# Pictures of my Kenya...everyone swears she's a wolf



## freki (Aug 30, 2007)

Here's a few pictures of my dog Kenya. I adopted her from an animal shelter a little over 6 months ago. She's a very well behaved dog and so far I have seen no indications that she's a hybrid, although going out in public you would think otherwise. I personally think she's an Akita Shepard/Norwegian Elkhound mix. What do you guys think?


----------



## the-tenth (Jun 29, 2007)

I think she's a wolf.  
What a pretty dog.


----------



## Dakota Spirit (Jul 31, 2007)

Mm, I'd be more inclined to say breed mix rather then wolf. Especially with so many breeds out there that carry similar characteristics.

Pretty girl .


----------



## Durbkat (Jun 26, 2007)

Maybe she is a malamute?

She is a nice looking dog though!


----------



## sobreeze (Oct 31, 2006)

Most of the time you can tell for sure but you could have a wolf mix she sure looks it. 
But is a very good looking dog maybe you could contact some rescues that work with wolf mixes and see what they think good luck glad you rescued


----------



## Mdawn (Mar 3, 2007)

Oh WOW  Kenya is gorgeous!!!


----------



## Ella'sMom (Jul 23, 2007)

Wow she is beautiful!


----------



## Sweet226 (Aug 28, 2007)

Wow she is very pretty. But I have to say, she looks just like a wolf! If I saw her running around outside, I would definately be a little alarmed.


----------



## digits mama (Jun 13, 2007)

I have a picture in my livingroom of 2 wolves.....not a drawing but and actual close up photograph. And She looks just like them. The V shaped muzzle, that slant to the eyes, the coloring. Whata Awesome Dog!!!


----------



## freki (Aug 30, 2007)

Sweet226 said:


> Wow she is very pretty. But I have to say, she looks just like a wolf! If I saw her running around outside, I would definately be a little alarmed.


Haha...sometimes I let her out and watch people just to see how they react. Alarm is a pretty common reaction. She's friendly as can be though and they always end up loving her.

Here's some more pics of her playing outside.


----------



## Shell&Jas (Jul 4, 2007)

hehe, i love that you try to freak people out with her. She's gorgeous! My money would be that she has wolf in her.


----------



## freki (Aug 30, 2007)

Shell&Jas said:


> hehe, i love that you try to freak people out with her..


Eh, it's cheap entertainment


----------



## DozerDogg (Jun 8, 2007)

She is beautiful, that's no question but I can see Elk Hound in her. We had one for 8 years or so and the face and set of her ears reminds me of Apollo. Either way she's gorgeous, thanks for sharing.


----------



## Durbkat (Jun 26, 2007)

Wow, those pics defiantly make her look like a wolf. That would scare to crap out of me if I was walking down the street and your "dog" comes up and starts licking my hand. 

But are you sure you didn't just adopt a tame wolf?


----------



## Darkmoon (Mar 12, 2007)

If I saw that dog walking around, I would more then likly freak. She looks a lot like a wolf. Beautiful dog...


----------



## sillylilykitty (Mar 11, 2007)

Your dog is so beautiful! I think the only animal that I love as much as dogs and cats are the wolves. Kenya is so pretty and if I saw her outside running off leash I would be on my toes and amazed at the same time. But if she was on leash I wouldnt be on my toes but still very amazed!

__SET TASKS__.
[A] Reproduce the stretch of the Kenya thread from "## DozerDogg (Jun" through "a tame wolf?", word for word.
[B] In the Kenya thread, how long before the first post did freki adopt Kenya from the animal shelter?
[C] Resume the Kenya thread after its final post and write what follows.

__PROVIDED MATERIAL__.

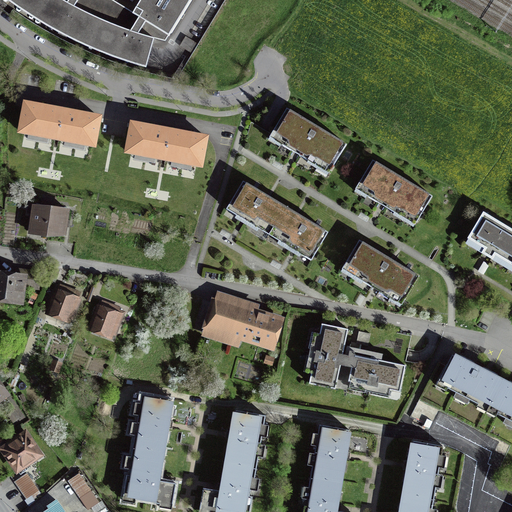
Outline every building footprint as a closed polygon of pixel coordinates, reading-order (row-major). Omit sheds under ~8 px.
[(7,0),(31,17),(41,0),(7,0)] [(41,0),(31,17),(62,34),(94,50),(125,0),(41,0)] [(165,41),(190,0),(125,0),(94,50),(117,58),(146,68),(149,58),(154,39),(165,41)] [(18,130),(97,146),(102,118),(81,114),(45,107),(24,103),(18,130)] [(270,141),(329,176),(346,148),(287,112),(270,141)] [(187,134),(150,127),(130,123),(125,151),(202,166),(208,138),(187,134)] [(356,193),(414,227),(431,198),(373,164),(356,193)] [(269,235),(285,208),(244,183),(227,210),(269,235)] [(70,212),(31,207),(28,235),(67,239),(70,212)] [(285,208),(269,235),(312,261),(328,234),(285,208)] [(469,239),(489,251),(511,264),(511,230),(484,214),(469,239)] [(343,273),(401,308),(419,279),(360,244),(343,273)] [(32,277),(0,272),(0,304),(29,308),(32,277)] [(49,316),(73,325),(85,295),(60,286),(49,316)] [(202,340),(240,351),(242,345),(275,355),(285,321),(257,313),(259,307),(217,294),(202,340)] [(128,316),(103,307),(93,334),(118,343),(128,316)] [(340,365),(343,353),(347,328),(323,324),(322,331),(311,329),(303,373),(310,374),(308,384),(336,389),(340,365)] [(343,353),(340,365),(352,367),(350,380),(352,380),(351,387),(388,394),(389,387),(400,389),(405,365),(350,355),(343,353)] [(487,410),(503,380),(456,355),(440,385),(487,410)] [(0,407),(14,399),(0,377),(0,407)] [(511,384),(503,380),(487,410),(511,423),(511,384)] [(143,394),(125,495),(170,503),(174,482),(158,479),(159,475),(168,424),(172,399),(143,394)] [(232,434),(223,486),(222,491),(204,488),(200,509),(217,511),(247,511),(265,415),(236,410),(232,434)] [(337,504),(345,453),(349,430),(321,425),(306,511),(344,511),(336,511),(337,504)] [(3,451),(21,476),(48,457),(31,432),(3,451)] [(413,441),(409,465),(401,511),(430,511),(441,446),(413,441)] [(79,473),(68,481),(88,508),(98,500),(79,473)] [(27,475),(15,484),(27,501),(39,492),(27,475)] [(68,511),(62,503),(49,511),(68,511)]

--

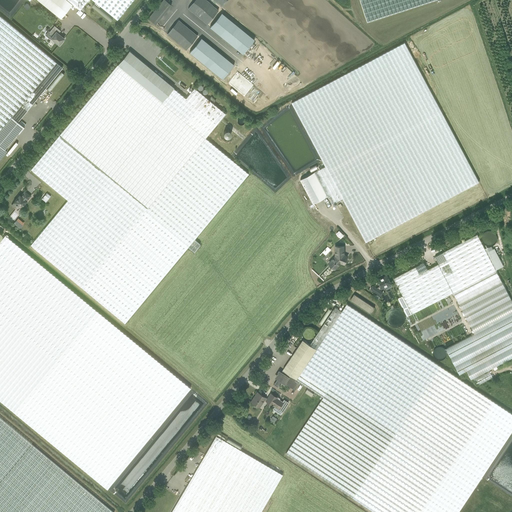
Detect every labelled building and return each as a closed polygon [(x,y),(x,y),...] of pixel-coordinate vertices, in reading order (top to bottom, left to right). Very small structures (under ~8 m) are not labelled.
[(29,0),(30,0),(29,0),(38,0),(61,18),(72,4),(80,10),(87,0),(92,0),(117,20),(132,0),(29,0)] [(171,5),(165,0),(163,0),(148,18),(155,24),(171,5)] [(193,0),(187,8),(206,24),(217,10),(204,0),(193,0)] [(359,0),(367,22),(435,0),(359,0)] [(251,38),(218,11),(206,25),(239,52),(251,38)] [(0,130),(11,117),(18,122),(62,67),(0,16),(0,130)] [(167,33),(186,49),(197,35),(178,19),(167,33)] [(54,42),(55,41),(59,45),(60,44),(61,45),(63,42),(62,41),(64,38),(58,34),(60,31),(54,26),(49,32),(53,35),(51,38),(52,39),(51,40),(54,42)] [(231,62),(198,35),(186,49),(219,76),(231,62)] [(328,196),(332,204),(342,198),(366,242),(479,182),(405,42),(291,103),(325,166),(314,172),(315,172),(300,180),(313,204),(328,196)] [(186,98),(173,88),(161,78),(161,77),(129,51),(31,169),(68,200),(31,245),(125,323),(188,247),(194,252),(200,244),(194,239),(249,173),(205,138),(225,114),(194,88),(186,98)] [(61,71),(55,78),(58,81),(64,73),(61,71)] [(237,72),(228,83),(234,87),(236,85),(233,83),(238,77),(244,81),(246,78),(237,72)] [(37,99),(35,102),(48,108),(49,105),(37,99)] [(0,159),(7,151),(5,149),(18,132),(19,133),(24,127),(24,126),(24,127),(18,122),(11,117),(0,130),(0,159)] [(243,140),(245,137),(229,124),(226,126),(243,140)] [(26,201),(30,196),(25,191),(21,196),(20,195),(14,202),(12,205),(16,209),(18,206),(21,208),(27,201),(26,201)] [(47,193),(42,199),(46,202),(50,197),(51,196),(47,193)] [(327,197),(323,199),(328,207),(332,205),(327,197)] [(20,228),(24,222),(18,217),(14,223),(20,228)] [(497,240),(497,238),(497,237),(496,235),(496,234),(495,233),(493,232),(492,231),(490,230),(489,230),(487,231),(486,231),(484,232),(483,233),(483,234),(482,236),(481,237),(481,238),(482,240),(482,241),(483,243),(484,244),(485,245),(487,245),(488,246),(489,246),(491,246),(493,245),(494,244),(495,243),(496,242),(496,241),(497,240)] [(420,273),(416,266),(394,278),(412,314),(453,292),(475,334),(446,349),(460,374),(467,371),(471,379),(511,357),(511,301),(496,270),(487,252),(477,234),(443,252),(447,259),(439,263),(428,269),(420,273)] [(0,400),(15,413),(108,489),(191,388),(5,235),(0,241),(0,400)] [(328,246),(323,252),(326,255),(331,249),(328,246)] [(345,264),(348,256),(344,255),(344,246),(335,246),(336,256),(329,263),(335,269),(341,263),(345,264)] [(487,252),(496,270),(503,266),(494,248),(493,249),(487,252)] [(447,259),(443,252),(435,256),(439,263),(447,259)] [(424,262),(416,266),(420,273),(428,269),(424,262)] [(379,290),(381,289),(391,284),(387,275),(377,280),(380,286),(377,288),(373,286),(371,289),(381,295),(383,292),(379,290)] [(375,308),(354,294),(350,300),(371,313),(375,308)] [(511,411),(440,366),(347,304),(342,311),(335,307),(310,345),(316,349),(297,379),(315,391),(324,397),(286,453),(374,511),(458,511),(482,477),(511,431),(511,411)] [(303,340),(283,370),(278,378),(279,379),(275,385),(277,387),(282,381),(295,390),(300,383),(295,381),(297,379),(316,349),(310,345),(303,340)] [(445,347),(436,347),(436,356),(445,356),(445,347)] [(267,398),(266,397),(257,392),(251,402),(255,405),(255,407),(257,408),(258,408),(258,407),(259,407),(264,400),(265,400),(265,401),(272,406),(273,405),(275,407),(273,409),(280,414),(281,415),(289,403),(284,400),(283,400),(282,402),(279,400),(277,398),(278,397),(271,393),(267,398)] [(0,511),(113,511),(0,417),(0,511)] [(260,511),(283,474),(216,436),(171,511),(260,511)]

__EXERCISE ANSWERS__.
[A]
## DozerDogg (Jun 8, 2007)

She is beautiful, that's no question but I can see Elk Hound in her. We had one for 8 years or so and the face and set of her ears reminds me of Apollo. Either way she's gorgeous, thanks for sharing.


----------



## Durbkat (Jun 26, 2007)

Wow, those pics defiantly make her look like a wolf. That would scare to crap out of me if I was walking down the street and your "dog" comes up and starts licking my hand. 

But are you sure you didn't just adopt a tame wolf?

[B] A little over 6 months

[C]
----------



## FriendsOfZoe (Aug 7, 2007)

She doesn't really look like a wolf to me. So many breeds can look pretty similar to wolves (huskies, malamutes, akitas, elkhounds, etc. etc.). I definitely see elkhound and a whole lot of I don't know what else, but not sure I really see wolf. I see more a mix of arctic breeds.

In terms of temperament and personality, do you see any hints of wolf? This might be the best way to tell.


----------



## freki (Aug 30, 2007)

Thanks all! The only real hint I see of wolf in her personality is her hunting instinct...she likes to stalk things. She never hurts anything though...she's VERY cautious with her teeth. She's also very independant and very intelligent, to the point of thinking and acting logically as a human would, but from what I've read these could also be attributed to the elkhound/german shepard.


----------



## Claf (Aug 8, 2007)

Shes so cool looking!


----------



## Jaylie (Mar 5, 2007)

She's beautiful!


----------



## SammyDog (May 21, 2007)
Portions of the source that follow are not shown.